● Task prompt
Report how many lines of the material below contain the string "Cardiac". The reply is that number and no more.

BEGIN Provided records

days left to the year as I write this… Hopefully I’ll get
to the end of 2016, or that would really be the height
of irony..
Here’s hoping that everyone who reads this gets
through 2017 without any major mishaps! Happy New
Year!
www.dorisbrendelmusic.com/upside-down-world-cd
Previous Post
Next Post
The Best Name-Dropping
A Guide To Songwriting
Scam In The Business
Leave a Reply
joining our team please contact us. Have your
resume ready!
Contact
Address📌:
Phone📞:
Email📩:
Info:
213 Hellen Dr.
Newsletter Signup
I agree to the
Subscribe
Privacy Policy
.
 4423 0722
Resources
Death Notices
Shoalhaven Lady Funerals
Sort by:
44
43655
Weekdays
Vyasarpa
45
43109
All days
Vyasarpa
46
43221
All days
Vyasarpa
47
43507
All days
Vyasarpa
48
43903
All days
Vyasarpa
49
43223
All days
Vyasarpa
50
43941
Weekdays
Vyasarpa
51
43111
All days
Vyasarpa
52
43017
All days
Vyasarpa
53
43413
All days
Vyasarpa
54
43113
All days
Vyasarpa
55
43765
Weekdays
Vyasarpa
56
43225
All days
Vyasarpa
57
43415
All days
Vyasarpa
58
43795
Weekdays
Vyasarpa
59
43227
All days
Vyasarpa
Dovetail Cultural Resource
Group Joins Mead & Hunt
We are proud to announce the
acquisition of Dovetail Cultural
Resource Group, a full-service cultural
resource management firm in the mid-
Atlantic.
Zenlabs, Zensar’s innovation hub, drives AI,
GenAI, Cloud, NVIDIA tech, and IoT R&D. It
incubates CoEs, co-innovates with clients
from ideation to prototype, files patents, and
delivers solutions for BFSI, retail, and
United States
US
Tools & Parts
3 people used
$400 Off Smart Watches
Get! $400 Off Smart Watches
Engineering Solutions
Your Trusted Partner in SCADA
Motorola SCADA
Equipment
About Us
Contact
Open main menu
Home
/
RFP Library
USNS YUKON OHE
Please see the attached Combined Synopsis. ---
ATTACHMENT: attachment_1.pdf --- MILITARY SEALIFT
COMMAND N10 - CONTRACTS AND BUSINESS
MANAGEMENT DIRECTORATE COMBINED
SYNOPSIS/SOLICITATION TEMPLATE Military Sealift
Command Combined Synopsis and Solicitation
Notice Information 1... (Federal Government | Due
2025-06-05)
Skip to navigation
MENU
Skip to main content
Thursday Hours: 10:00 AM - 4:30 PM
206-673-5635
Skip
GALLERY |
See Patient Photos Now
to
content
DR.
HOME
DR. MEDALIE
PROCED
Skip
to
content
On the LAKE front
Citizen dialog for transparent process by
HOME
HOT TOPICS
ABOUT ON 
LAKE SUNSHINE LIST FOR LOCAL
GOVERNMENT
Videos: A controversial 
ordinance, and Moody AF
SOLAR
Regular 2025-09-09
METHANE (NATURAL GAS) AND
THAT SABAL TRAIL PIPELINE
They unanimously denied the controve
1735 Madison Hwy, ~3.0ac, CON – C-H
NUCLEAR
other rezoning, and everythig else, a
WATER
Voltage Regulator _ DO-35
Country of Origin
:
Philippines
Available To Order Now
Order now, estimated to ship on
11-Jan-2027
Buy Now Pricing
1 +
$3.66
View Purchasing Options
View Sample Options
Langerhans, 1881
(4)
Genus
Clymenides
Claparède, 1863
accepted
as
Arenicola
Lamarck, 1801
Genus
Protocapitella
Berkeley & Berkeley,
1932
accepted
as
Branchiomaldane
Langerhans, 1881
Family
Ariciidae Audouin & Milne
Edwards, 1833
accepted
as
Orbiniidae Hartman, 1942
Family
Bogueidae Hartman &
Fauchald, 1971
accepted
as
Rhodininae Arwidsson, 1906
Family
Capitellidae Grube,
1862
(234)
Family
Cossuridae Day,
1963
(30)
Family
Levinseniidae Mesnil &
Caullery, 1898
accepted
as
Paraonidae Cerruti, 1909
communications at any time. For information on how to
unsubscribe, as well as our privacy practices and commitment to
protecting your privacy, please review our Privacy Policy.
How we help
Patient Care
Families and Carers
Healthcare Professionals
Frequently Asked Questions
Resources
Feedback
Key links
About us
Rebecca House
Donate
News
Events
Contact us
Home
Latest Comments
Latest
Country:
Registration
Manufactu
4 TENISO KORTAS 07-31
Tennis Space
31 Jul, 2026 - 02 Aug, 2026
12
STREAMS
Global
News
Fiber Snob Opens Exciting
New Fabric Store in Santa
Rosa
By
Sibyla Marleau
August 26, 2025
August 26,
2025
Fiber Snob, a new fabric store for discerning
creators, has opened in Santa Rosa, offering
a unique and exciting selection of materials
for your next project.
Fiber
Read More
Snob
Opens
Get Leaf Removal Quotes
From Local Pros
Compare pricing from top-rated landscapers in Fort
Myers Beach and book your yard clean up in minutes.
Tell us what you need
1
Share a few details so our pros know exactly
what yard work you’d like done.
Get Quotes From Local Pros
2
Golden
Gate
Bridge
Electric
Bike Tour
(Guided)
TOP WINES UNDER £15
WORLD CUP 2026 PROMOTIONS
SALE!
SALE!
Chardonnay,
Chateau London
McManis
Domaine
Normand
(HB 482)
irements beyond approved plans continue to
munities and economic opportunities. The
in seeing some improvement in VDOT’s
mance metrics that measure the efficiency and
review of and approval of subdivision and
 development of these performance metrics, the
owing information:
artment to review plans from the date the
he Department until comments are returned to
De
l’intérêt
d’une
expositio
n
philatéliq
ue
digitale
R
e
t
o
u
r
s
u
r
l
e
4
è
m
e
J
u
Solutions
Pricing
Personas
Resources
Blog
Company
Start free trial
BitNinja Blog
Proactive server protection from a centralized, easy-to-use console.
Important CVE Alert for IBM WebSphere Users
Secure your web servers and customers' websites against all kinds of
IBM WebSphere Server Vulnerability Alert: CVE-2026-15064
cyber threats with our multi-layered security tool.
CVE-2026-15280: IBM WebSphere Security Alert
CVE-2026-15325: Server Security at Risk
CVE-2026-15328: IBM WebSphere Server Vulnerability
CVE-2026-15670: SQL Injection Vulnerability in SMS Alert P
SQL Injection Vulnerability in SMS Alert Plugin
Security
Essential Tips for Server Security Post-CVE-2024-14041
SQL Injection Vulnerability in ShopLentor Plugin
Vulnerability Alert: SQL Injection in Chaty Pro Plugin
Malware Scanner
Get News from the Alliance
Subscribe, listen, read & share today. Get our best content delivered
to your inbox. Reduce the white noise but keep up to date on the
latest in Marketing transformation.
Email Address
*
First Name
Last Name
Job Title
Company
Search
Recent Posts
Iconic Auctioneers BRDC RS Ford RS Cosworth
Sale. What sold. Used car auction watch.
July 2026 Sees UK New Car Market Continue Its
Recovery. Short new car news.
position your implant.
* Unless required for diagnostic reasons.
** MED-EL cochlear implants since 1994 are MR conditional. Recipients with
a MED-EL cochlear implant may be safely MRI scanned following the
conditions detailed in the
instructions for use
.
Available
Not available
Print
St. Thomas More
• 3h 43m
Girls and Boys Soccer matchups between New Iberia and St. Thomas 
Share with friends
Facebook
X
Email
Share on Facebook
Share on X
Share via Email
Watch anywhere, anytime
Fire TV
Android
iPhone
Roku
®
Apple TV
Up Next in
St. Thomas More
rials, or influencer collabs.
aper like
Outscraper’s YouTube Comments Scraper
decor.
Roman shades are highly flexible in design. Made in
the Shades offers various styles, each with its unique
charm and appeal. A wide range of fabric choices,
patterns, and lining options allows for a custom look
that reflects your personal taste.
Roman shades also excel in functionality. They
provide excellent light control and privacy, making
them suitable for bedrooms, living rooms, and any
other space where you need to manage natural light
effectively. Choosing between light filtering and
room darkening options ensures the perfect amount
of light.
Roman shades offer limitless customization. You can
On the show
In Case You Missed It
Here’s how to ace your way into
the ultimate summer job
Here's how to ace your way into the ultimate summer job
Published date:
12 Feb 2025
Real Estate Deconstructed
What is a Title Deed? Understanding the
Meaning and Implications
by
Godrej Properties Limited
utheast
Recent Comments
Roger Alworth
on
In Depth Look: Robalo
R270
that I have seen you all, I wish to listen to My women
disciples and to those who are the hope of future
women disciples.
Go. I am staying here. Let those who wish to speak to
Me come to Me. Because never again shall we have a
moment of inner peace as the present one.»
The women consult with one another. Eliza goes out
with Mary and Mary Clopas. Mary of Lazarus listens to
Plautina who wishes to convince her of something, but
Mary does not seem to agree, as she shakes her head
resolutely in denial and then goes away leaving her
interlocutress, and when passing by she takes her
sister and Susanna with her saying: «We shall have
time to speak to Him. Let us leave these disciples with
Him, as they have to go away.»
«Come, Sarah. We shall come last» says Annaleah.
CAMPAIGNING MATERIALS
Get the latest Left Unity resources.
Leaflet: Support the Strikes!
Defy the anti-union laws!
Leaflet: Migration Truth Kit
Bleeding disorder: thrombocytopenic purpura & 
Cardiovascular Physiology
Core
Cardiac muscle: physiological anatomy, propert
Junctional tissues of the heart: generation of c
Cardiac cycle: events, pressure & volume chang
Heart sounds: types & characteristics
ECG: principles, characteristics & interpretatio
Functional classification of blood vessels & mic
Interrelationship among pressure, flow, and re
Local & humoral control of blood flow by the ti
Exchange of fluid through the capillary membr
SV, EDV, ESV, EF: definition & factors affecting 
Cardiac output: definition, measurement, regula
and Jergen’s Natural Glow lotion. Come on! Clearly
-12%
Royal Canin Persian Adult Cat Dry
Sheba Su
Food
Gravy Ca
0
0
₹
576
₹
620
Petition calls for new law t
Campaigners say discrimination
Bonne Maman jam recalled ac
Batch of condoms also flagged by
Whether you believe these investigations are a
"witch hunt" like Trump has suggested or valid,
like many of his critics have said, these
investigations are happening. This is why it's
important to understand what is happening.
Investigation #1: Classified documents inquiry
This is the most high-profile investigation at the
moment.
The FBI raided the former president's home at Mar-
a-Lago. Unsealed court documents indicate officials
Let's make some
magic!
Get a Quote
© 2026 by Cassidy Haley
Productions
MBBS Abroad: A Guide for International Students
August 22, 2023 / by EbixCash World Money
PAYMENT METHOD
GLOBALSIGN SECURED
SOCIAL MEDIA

END Provided records

● Expected answer
3